> Required action: Set down every entry again word for word, please, but skip the pictures.

(Collected data)
#####

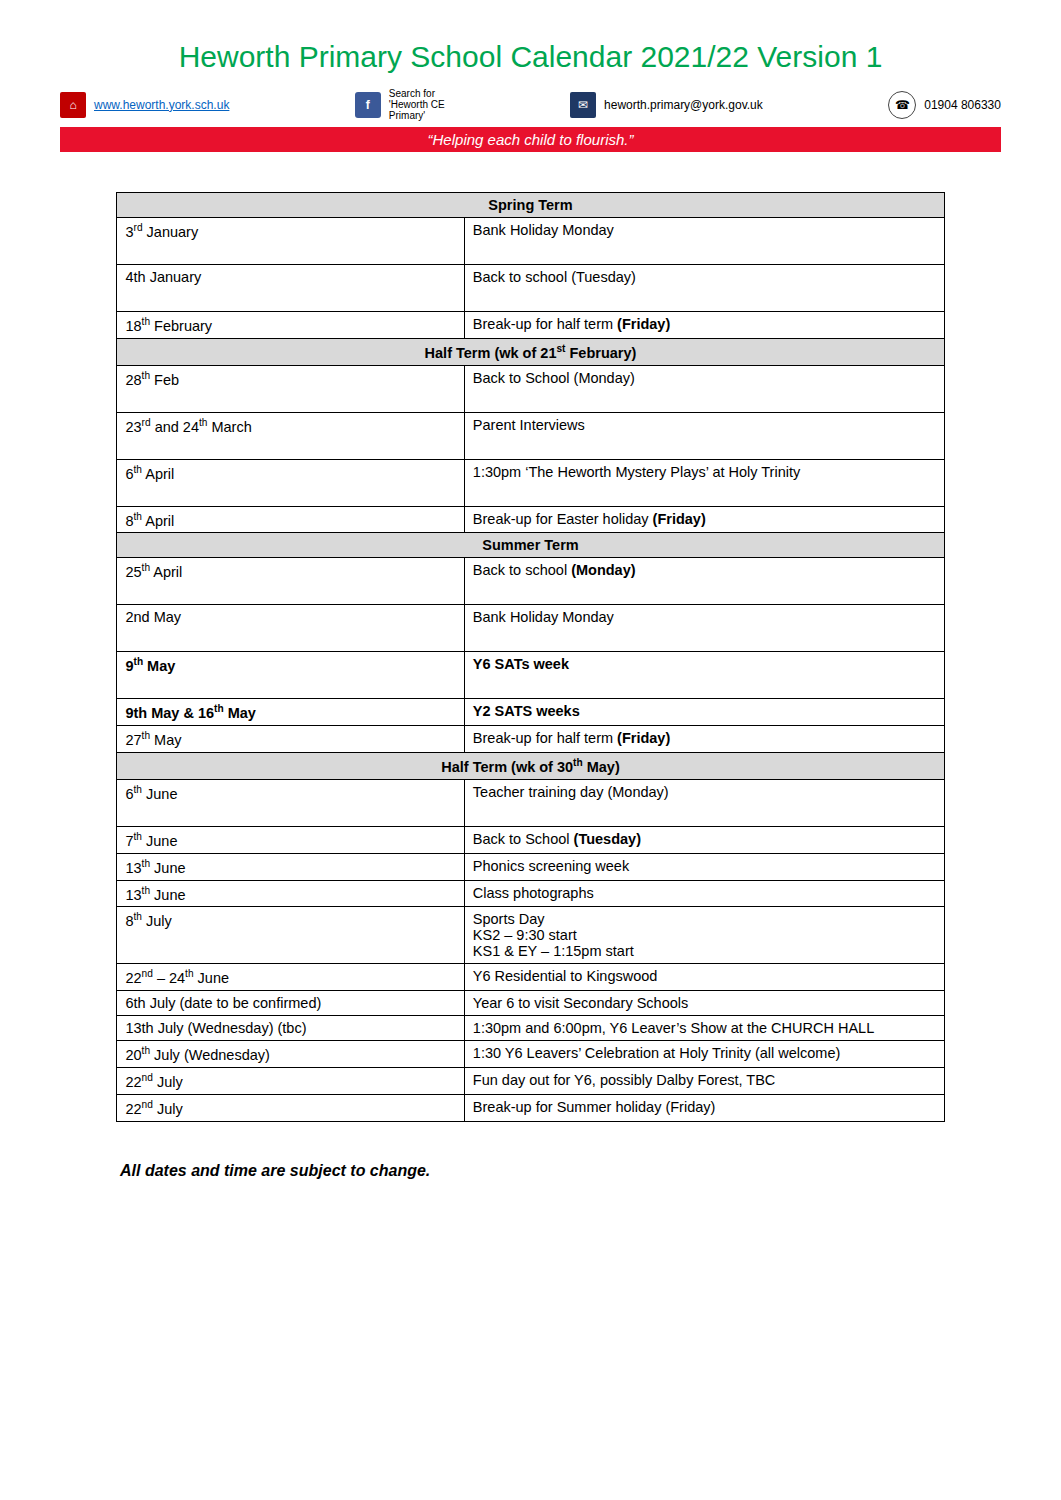Heworth Primary School Calendar 2021/22 Version 1
⌂ www.heworth.york.sch.uk
f Search for
'Heworth CE
Primary'
✉ heworth.primary@york.gov.uk
☎ 01904 806330
“Helping each child to flourish.”
| Spring Term |
| 3 rd January | Bank Holiday Monday |
| 4th January | Back to school (Tuesday) |
| 18 th February | Break-up for half term (Friday) |
| Half Term (wk of 21 st February) |
| 28 th Feb | Back to School (Monday) |
| 23 rd and 24 th March | Parent Interviews |
| 6 th April | 1:30pm ‘The Heworth Mystery Plays’ at Holy Trinity |
| 8 th April | Break-up for Easter holiday (Friday) |
| Summer Term |
| 25 th April | Back to school (Monday) |
| 2nd May | Bank Holiday Monday |
| 9 th May | Y6 SATs week |
| 9th May & 16 th May | Y2 SATS weeks |
| 27 th May | Break-up for half term (Friday) |
| Half Term (wk of 30 th May) |
| 6 th June | Teacher training day (Monday) |
| 7 th June | Back to School (Tuesday) |
| 13 th June | Phonics screening week |
| 13 th June | Class photographs |
| 8 th July | Sports Day KS2 – 9:30 start KS1 & EY – 1:15pm start |
| 22 nd – 24 th June | Y6 Residential to Kingswood |
| 6th July (date to be confirmed) | Year 6 to visit Secondary Schools |
| 13th July (Wednesday) (tbc) | 1:30pm and 6:00pm, Y6 Leaver’s Show at the CHURCH HALL |
| 20 th July (Wednesday) | 1:30 Y6 Leavers’ Celebration at Holy Trinity (all welcome) |
| 22 nd July | Fun day out for Y6, possibly Dalby Forest, TBC |
| 22 nd July | Break-up for Summer holiday (Friday) |
All dates and time are subject to change.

#####

> Result:
Heworth Primary School Calendar 2021/22 Version 1
⌂ www.heworth.york.sch.uk
f Search for
'Heworth CE
Primary'
✉ heworth.primary@york.gov.uk
☎ 01904 806330
“Helping each child to flourish.”
| Spring Term |
| 3 rd January | Bank Holiday Monday |
| 4th January | Back to school (Tuesday) |
| 18 th February | Break-up for half term (Friday) |
| Half Term (wk of 21 st February) |
| 28 th Feb | Back to School (Monday) |
| 23 rd and 24 th March | Parent Interviews |
| 6 th April | 1:30pm ‘The Heworth Mystery Plays’ at Holy Trinity |
| 8 th April | Break-up for Easter holiday (Friday) |
| Summer Term |
| 25 th April | Back to school (Monday) |
| 2nd May | Bank Holiday Monday |
| 9 th May | Y6 SATs week |
| 9th May & 16 th May | Y2 SATS weeks |
| 27 th May | Break-up for half term (Friday) |
| Half Term (wk of 30 th May) |
| 6 th June | Teacher training day (Monday) |
| 7 th June | Back to School (Tuesday) |
| 13 th June | Phonics screening week |
| 13 th June | Class photographs |
| 8 th July | Sports Day KS2 – 9:30 start KS1 & EY – 1:15pm start |
| 22 nd – 24 th June | Y6 Residential to Kingswood |
| 6th July (date to be confirmed) | Year 6 to visit Secondary Schools |
| 13th July (Wednesday) (tbc) | 1:30pm and 6:00pm, Y6 Leaver’s Show at the CHURCH HALL |
| 20 th July (Wednesday) | 1:30 Y6 Leavers’ Celebration at Holy Trinity (all welcome) |
| 22 nd July | Fun day out for Y6, possibly Dalby Forest, TBC |
| 22 nd July | Break-up for Summer holiday (Friday) |
All dates and time are subject to change.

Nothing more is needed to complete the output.